As we walked through the center, some of the young men dashed off to the side toward Filipino homes to try to break a window or cause other damage. We ran with them. I remember persuading a man to put down a pickaxe and return to the road. Our Filipino friends and colleagues watched from doors and windows as the march passed World Relief offices and dorms. I no longer remember how the march ended, but it was without the confrontation with armed police that we feared.
We were exhausted and shaky when we got back to our offices. Then came an even deeper shock. One of my very best friends, a Filipina woman with whom I worked closely, told me that by walking alongside the marchers, I was taking the side of the rioters. We Americans were accused of betraying our Filipino colleagues. At an emotional meeting that evening, we heard from them that they’d been hit from behind while helping the vendors to escape the market. Why hadn’t we stopped this? Why hadn’t we protected them?
At first I was simply dumbfounded. The idea that I had the power as an American to prevent blows from falling on my friends during a riot – preposterous! And how could my friends interpret my joining the march as anything but an attempt to prevent damage and injury?
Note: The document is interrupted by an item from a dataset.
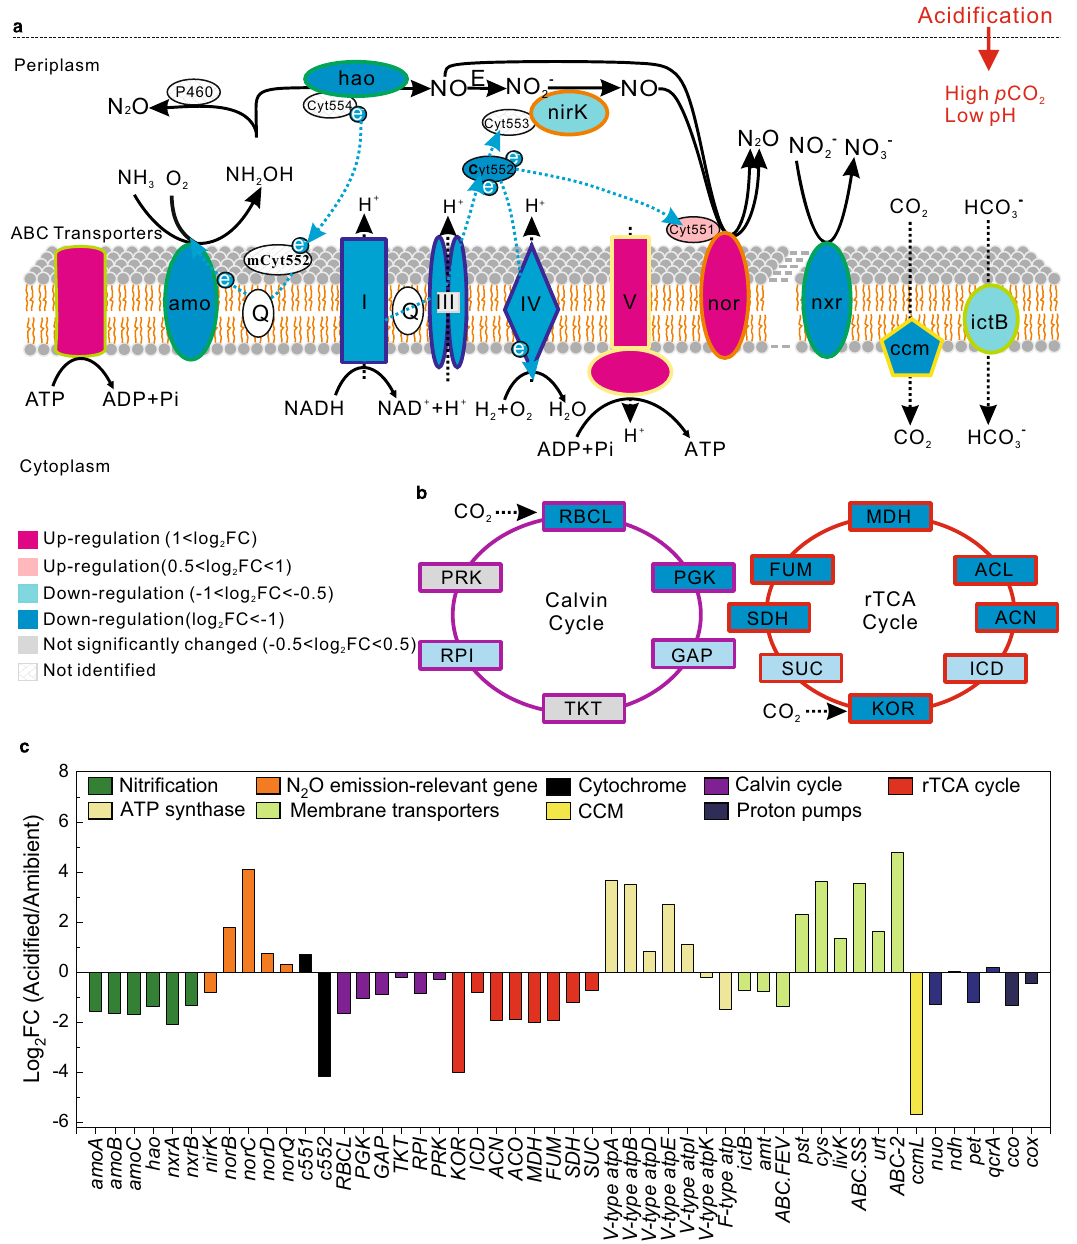
Fig. 4 | Response of bacterial nitri fi ers to acidi fi cation. a Schematic model depicting the effects of acidi fi cation on the expression of genes involved in the stepwise oxidation of NH 3 (NH 3 → NH 2 OH → NO → NO 2 − → NO 3 − ), N 2 O production, energy generation, and cytosolic pH homeostasis of nitrifying bacteria. The membraneisbrokenbydottedline,asnitriteoxidationdoesnotoftenoccurinthe sameorganismwithammoniaoxidation,withtheexceptionofrecentlydiscovered comammox Nitrospira .Foldchange(FC)inrelativegeneexpressionwascalculated by comparing the acidi fi ed samples to the ambient control. The roman numbers refer to the enzyme complex I (NADH dehydrogenase), complex III (cytochrome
Fortunately, we Filipinos and Americans cared enough about each other to stick through this very difficult place. I knew my friends had been very brave to intervene in the riot, and I respected them too much to dismiss them as crazy, however offended I was at first. They did not give up on us either. Slowly, we found our way through, and here is what I learned.
For all the deep bonds of friendship and shared work that connected us, we were unconsciously living out our colonial past. While middle management was both Filipino and American, all but one of the top positions in our agency were held by Americans. The future of our program depended on those above us in the U.S. Department of State and World Relief’s home office. However unwittingly, we Americans represented power and privilege. White privilege extended even to not being hit from behind by rioters.
Our Filipino friends, extraordinary people with great talent and dedication, also fell into a role unconsciously. In those moments of fear, I think they looked to us as powerful enough to protect them, as a child would expect a parent to shield him or her from harm. They were angry and hurt because we did not live up to this expectation.
So here we found ourselves dancing with our shadows. It was so painful and yet such a gift, for from this experience I learned to know my friends much more deeply, and also myself. I felt (not just understood) that history follows us and lives through us until we become conscious of it.
I knew I would write this story long before the verdict in the trial of George Zimmerman was announced. Once again, and every day, we are challenged to confront our history and to bring our shadows into the light.
David Blair of Harrisville is the cofounder and former executive director of the Mariposa Museum & World Culture Center in Peterborough. He writes about his travels and life the Philippines.